Some Aboriginal leaders expressed frustration this week that details of the inquiry have yet to be released.

Others are angry that preliminary terms of reference suggest the inquiry will not focus on police conduct in the more than 1,200 cases of missing or murdered indigenous women across the nation.

But Dawn Lavell-Harvard says the process is still unfolding and it’s too soon to pass judgment.

“It’s important to do this right because we get one chance at this,” she tells Yahoo Canada News. “It’s more important to get it right than to meet a particular deadline.”

The federal government announced the inquiry in December.

Lavell-Harvard is frustrated that the terms of reference were leaked to media this week, because she says it’s premature.

“We’re so disappointed that this leak has created a lot of confusion and disruption and disrespected families. This was supposed to be a families-first process,” she says.

“It’s disrupted this entire process midstream.

“It’s still being worked on.”

At the annual general gathering of the Assembly of First Nations this week, regional chief Shane Gottfriedson said the launch of the inquiry is dragging on.

But Wally Oppal, the former B.C. attorney general and judge who presided over the Missing Women Commission of Inquiry in that province, says the federal government faces many challenges in organizing such a sweeping inquiry.

“This is a very difficult issue and what we need to do is be inclusive and get the advice of the Aboriginal communities that have long been victims of injustices and violence and do this thing fairly.”

The federal inquiry should draw on previous reports and investigations, including the Truth and Reconciliation Commission report and his own, completed in 2012.

The B.C. inquiry, which stemmed from the murders committed by serial killer Robert Pickton, included 93 days of testimony and nearly 100 witnesses.

Oppal says it was the most difficult thing he’s ever done, in a long career that included dozens of homicides as a special prosecutor, many years as a judge and five public inquiries.

“At the root of this is poverty, drug addiction, alcoholism, violence against women and education and all those social issues that render vulnerable women susceptible to unlawful activities, most of all susceptible to violence,” he says.

Brief. Edit the passage in the article on the inquiry into missing and murdered indigenous women that opens with the words "Lavell-Harvard is frustrated" and closes with "entire process midstream.", and give that part back with "disappointed" changed to "dismayed".

The data.
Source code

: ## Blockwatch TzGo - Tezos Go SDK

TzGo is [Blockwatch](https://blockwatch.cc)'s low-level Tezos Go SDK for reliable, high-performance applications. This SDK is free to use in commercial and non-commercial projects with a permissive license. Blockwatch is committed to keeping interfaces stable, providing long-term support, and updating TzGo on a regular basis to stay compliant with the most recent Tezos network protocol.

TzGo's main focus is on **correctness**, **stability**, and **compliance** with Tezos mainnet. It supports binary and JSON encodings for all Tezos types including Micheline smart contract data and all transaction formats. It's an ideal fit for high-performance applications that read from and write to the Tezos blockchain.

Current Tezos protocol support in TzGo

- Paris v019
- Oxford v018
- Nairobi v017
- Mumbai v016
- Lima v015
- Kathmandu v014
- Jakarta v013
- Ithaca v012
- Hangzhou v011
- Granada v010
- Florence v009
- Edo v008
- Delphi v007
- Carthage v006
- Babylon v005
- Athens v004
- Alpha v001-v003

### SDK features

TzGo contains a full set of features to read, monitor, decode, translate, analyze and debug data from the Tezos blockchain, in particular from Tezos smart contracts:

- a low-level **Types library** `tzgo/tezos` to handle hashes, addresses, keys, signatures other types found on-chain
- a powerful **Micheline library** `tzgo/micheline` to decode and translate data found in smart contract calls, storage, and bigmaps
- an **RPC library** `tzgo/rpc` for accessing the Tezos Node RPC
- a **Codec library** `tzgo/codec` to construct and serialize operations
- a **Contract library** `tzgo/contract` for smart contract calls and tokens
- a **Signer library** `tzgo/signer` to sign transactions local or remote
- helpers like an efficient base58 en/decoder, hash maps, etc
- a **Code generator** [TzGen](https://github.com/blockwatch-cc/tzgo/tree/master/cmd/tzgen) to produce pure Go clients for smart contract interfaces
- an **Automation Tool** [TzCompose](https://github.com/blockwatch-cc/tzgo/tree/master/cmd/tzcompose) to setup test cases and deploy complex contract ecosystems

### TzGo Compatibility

Exercise answer.
Lavell-Harvard is frustrated that the terms of reference were leaked to media this week, because she says it’s premature.

“We’re so dismayed that this leak has created a lot of confusion and disruption and disrespected families. This was supposed to be a families-first process,” she says.

“It’s disrupted this entire process midstream.